Task input.
Segment Open
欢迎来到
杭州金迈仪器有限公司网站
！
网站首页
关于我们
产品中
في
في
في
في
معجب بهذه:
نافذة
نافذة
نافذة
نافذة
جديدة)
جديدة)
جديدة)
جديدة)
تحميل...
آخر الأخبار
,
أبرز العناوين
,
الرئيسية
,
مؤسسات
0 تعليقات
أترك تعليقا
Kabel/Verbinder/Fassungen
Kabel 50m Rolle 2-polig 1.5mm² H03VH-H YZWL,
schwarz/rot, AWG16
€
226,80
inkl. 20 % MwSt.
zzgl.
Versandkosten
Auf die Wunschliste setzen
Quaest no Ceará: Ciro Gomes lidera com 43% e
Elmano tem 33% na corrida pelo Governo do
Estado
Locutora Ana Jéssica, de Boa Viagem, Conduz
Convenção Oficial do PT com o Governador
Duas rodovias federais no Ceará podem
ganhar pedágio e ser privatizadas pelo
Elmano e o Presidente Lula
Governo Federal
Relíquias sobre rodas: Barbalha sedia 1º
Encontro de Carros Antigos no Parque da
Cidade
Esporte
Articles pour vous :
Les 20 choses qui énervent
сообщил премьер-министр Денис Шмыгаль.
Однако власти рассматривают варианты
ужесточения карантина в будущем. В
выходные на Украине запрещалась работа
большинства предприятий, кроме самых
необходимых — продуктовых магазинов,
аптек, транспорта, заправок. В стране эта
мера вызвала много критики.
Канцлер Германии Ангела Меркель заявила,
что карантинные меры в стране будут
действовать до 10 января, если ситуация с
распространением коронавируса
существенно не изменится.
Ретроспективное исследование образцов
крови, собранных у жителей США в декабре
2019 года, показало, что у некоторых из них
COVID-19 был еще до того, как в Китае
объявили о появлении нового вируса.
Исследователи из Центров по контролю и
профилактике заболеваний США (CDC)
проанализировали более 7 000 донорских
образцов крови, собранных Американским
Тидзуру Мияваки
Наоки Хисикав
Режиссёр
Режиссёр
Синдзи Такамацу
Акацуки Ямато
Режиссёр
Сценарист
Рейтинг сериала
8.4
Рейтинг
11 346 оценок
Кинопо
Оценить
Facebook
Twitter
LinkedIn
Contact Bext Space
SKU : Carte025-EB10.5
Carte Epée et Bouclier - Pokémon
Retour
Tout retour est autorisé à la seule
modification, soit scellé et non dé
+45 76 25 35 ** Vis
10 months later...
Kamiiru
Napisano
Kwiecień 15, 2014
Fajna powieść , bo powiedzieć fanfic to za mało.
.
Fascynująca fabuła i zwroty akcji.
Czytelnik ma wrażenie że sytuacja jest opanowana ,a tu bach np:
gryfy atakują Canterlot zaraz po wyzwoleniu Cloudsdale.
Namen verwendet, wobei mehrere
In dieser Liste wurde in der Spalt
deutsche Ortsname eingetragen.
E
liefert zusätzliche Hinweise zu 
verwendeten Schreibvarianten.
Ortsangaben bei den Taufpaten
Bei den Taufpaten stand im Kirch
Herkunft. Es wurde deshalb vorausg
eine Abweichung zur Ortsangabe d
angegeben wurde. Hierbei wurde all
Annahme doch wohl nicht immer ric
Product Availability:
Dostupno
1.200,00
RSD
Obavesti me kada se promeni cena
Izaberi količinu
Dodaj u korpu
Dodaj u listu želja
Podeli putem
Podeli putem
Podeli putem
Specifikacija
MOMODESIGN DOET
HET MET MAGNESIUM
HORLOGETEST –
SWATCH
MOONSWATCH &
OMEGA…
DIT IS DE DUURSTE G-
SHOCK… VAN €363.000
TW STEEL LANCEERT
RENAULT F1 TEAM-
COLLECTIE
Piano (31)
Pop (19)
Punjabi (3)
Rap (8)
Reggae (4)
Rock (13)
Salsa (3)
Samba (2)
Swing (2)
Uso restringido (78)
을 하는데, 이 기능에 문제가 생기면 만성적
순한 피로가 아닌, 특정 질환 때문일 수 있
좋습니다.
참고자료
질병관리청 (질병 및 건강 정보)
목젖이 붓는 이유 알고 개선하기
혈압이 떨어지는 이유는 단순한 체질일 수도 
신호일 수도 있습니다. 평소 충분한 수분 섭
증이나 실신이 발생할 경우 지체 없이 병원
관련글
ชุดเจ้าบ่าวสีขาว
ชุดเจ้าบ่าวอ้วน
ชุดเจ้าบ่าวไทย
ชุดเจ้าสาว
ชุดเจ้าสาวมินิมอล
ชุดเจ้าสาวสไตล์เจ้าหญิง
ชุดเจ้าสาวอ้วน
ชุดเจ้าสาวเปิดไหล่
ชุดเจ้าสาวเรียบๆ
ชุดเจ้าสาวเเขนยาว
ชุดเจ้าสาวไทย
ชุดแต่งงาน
Segment Closed
Directions for this task. Convert the item text above, from the start of the items through the line containing "Quaest no Ceará: Ciro Gomes lidera com 43% e" (inclusive), into a JSON list of strings with one string per line, leaving out blank lines.

Task output.
[
  "欢迎来到",
  "杭州金迈仪器有限公司网站",
  "！",
  "网站首页",
  "关于我们",
  "产品中",
  "في",
  "في",
  "في",
  "في",
  "معجب بهذه:",
  "نافذة",
  "نافذة",
  "نافذة",
  "نافذة",
  "جديدة)",
  "جديدة)",
  "جديدة)",
  "جديدة)",
  "تحميل...",
  "آخر الأخبار",
  ",",
  "أبرز العناوين",
  ",",
  "الرئيسية",
  ",",
  "مؤسسات",
  "0 تعليقات",
  "أترك تعليقا",
  "Kabel/Verbinder/Fassungen",
  "Kabel 50m Rolle 2-polig 1.5mm² H03VH-H YZWL,",
  "schwarz/rot, AWG16",
  "€",
  "226,80",
  "inkl. 20 % MwSt.",
  "zzgl.",
  "Versandkosten",
  "Auf die Wunschliste setzen",
  "Quaest no Ceará: Ciro Gomes lidera com 43% e"
]